┌─ TASK MATERIAL

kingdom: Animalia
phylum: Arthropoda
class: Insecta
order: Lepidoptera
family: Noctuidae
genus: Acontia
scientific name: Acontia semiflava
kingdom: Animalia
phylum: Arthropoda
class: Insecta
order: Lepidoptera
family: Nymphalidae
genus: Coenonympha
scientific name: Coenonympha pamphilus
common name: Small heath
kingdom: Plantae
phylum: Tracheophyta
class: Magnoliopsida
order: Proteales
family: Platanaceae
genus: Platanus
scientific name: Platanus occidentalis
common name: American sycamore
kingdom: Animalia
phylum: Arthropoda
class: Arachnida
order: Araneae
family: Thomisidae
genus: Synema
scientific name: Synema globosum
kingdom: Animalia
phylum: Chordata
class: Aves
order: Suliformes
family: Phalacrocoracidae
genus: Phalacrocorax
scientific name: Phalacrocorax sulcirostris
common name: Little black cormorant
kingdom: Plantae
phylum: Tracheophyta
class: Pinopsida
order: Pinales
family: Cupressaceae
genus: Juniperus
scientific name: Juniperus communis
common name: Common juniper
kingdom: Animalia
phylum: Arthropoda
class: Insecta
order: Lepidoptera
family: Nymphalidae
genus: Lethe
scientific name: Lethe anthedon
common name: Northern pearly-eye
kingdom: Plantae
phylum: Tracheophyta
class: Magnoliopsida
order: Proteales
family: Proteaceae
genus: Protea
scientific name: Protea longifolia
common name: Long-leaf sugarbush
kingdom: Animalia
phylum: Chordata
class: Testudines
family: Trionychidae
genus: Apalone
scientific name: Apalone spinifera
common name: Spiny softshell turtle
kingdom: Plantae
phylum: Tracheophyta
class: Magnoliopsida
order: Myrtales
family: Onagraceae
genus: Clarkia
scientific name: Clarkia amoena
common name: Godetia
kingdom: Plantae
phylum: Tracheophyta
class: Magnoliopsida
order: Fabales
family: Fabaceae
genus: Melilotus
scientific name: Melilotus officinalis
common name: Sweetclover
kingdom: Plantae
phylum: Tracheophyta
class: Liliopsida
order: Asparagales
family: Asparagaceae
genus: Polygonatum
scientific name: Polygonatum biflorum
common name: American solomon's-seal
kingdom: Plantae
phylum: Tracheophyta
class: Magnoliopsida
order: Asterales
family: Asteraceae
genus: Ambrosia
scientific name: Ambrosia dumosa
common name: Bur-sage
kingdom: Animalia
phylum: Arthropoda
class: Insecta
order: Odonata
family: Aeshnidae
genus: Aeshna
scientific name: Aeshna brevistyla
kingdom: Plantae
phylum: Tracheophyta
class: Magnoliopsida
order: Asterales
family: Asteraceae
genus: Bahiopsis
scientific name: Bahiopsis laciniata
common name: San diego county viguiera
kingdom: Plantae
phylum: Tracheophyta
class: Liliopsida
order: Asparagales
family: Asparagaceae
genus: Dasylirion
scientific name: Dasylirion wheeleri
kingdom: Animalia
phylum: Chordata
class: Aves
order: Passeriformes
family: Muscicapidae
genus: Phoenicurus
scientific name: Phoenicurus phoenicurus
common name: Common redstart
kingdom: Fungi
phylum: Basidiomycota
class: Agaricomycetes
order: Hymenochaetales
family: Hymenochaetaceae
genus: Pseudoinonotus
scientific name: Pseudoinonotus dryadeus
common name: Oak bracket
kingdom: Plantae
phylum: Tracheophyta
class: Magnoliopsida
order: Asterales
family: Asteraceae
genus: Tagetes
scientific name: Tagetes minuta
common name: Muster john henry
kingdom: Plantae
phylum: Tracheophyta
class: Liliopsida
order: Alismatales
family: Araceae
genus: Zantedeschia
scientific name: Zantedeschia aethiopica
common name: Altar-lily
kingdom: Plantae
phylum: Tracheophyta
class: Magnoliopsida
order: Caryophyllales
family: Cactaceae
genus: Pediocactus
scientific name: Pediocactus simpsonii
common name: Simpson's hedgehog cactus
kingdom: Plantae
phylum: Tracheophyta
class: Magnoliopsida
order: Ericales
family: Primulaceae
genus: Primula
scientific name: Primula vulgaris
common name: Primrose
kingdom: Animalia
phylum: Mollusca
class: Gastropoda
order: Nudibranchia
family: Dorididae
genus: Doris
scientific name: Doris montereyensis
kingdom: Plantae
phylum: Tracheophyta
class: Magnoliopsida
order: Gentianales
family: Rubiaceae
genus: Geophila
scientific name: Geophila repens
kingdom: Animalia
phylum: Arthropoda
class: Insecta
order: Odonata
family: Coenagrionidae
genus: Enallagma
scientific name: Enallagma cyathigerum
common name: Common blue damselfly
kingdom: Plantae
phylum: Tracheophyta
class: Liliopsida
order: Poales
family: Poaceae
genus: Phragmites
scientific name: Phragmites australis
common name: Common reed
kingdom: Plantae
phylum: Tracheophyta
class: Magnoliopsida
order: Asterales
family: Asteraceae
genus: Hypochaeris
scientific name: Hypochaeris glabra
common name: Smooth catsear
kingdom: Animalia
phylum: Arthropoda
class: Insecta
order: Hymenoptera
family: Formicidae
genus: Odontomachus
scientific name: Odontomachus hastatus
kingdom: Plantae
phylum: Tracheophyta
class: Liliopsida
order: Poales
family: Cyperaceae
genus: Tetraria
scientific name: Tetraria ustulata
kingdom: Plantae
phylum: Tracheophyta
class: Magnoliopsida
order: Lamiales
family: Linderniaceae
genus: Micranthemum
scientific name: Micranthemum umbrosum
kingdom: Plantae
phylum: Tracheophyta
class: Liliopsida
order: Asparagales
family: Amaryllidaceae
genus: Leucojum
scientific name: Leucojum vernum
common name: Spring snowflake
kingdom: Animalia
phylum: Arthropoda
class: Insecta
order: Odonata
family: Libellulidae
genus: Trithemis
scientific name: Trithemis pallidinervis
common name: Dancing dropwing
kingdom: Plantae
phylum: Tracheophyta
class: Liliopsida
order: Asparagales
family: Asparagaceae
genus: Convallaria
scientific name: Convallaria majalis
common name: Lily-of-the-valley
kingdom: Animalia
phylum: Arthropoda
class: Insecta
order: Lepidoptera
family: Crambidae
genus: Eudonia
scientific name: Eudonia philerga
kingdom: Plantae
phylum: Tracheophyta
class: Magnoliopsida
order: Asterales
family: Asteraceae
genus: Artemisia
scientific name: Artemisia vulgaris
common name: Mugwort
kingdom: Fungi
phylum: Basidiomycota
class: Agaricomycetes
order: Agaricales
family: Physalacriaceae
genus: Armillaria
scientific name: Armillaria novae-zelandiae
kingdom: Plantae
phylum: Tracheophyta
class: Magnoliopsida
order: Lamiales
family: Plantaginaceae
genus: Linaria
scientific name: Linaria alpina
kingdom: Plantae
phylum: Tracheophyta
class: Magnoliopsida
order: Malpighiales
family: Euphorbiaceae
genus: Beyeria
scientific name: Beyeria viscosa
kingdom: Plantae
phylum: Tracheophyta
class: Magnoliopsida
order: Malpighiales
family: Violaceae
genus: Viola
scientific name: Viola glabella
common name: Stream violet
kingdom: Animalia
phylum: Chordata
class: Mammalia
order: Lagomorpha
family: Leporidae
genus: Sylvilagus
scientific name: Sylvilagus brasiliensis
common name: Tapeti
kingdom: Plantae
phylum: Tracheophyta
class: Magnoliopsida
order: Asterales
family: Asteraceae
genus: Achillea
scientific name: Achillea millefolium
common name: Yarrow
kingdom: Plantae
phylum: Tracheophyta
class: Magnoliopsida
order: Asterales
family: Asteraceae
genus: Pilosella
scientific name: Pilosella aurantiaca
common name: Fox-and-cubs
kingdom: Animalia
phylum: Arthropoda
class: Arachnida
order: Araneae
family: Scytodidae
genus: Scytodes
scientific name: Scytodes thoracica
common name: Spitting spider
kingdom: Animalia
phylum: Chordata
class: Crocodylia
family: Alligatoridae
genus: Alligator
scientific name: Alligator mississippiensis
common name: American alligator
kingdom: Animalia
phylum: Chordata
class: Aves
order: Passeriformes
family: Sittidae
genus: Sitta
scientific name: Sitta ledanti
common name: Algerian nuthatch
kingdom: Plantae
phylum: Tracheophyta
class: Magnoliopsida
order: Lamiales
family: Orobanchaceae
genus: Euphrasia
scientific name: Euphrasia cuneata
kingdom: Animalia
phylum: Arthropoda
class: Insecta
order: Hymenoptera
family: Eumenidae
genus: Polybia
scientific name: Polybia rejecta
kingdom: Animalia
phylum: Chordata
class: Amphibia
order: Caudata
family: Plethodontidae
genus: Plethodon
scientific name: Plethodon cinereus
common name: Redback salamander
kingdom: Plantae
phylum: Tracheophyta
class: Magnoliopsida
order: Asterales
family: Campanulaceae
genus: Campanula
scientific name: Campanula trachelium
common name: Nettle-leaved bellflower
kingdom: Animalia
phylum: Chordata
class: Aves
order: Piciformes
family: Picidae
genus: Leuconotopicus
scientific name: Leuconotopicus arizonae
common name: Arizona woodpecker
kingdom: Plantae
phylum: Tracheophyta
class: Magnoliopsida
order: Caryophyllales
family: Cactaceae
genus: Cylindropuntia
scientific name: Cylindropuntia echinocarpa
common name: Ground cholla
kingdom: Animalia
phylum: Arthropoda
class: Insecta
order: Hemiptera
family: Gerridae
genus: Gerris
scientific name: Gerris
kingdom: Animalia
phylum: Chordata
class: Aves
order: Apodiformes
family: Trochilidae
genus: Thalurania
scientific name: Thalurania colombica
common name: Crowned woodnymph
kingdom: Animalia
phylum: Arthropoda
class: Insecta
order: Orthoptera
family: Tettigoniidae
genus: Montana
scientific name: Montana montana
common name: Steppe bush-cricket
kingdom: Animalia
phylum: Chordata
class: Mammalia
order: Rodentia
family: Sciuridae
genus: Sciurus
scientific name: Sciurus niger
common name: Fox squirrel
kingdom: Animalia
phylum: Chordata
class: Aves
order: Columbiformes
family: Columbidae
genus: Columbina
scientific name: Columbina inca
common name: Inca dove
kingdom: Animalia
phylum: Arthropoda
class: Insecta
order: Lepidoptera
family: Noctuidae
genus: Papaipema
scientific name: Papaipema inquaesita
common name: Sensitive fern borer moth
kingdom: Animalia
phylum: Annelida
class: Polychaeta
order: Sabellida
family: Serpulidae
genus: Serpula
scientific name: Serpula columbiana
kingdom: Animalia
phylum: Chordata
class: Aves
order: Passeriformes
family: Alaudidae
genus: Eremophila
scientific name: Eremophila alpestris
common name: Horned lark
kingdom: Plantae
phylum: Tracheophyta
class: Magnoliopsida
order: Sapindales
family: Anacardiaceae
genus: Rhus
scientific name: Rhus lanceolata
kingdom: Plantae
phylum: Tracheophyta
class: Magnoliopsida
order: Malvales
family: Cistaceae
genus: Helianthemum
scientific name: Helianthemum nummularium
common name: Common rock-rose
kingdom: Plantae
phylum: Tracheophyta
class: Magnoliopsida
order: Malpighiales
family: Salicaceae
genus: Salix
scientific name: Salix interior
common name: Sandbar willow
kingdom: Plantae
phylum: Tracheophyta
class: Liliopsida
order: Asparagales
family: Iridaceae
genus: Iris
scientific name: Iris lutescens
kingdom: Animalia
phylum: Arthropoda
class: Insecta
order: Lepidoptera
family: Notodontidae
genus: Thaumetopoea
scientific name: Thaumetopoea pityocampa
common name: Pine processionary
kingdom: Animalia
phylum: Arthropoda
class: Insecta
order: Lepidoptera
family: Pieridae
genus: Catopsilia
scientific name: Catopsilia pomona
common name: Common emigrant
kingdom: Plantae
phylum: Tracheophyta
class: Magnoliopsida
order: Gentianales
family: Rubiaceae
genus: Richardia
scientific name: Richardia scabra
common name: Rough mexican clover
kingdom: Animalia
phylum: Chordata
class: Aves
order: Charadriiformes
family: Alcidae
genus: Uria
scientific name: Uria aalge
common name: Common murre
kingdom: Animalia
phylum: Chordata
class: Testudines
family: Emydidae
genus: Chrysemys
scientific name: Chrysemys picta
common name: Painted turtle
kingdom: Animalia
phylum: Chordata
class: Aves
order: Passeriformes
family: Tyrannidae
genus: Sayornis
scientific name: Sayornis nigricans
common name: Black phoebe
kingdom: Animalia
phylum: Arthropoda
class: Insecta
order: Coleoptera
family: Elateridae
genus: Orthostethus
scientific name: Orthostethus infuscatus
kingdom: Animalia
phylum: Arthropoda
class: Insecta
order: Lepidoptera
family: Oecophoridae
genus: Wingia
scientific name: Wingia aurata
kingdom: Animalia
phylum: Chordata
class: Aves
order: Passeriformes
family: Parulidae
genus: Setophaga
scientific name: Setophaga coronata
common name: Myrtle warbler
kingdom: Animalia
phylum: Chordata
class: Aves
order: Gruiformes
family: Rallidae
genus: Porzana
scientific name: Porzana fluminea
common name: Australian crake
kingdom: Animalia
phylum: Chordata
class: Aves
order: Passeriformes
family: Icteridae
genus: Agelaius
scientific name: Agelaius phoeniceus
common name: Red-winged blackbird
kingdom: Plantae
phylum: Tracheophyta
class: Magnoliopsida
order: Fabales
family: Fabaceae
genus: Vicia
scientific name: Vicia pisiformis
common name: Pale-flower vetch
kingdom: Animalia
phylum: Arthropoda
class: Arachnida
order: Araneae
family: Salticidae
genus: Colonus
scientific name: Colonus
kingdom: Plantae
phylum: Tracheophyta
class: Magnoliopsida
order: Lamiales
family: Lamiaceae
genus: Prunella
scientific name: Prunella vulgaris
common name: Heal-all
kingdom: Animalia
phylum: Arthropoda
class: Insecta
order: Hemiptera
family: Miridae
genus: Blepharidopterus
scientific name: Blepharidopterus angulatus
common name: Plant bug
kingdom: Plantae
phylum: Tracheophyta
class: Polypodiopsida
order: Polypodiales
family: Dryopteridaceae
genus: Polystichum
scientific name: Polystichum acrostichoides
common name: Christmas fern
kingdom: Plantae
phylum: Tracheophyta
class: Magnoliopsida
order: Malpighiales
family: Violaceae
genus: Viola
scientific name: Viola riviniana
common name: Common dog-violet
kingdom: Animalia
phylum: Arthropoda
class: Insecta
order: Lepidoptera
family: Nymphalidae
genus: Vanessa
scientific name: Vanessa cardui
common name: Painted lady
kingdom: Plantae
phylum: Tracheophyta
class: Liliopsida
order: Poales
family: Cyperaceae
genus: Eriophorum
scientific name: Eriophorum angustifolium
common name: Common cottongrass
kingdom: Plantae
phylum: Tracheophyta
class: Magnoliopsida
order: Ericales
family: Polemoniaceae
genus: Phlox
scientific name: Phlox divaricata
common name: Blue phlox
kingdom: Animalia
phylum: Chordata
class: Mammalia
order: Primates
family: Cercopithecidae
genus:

└─

== PROBLEM DETAILS ==
Reproduce, unchanged, every line from the very beginning of the rows above down through the line containing "common name: Long-leaf sugarbush", including that line.

== SOLUTION TO THE PROBLEM ==
kingdom: Animalia
phylum: Arthropoda
class: Insecta
order: Lepidoptera
family: Noctuidae
genus: Acontia
scientific name: Acontia semiflava
kingdom: Animalia
phylum: Arthropoda
class: Insecta
order: Lepidoptera
family: Nymphalidae
genus: Coenonympha
scientific name: Coenonympha pamphilus
common name: Small heath
kingdom: Plantae
phylum: Tracheophyta
class: Magnoliopsida
order: Proteales
family: Platanaceae
genus: Platanus
scientific name: Platanus occidentalis
common name: American sycamore
kingdom: Animalia
phylum: Arthropoda
class: Arachnida
order: Araneae
family: Thomisidae
genus: Synema
scientific name: Synema globosum
kingdom: Animalia
phylum: Chordata
class: Aves
order: Suliformes
family: Phalacrocoracidae
genus: Phalacrocorax
scientific name: Phalacrocorax sulcirostris
common name: Little black cormorant
kingdom: Plantae
phylum: Tracheophyta
class: Pinopsida
order: Pinales
family: Cupressaceae
genus: Juniperus
scientific name: Juniperus communis
common name: Common juniper
kingdom: Animalia
phylum: Arthropoda
class: Insecta
order: Lepidoptera
family: Nymphalidae
genus: Lethe
scientific name: Lethe anthedon
common name: Northern pearly-eye
kingdom: Plantae
phylum: Tracheophyta
class: Magnoliopsida
order: Proteales
family: Proteaceae
genus: Protea
scientific name: Protea longifolia
common name: Long-leaf sugarbush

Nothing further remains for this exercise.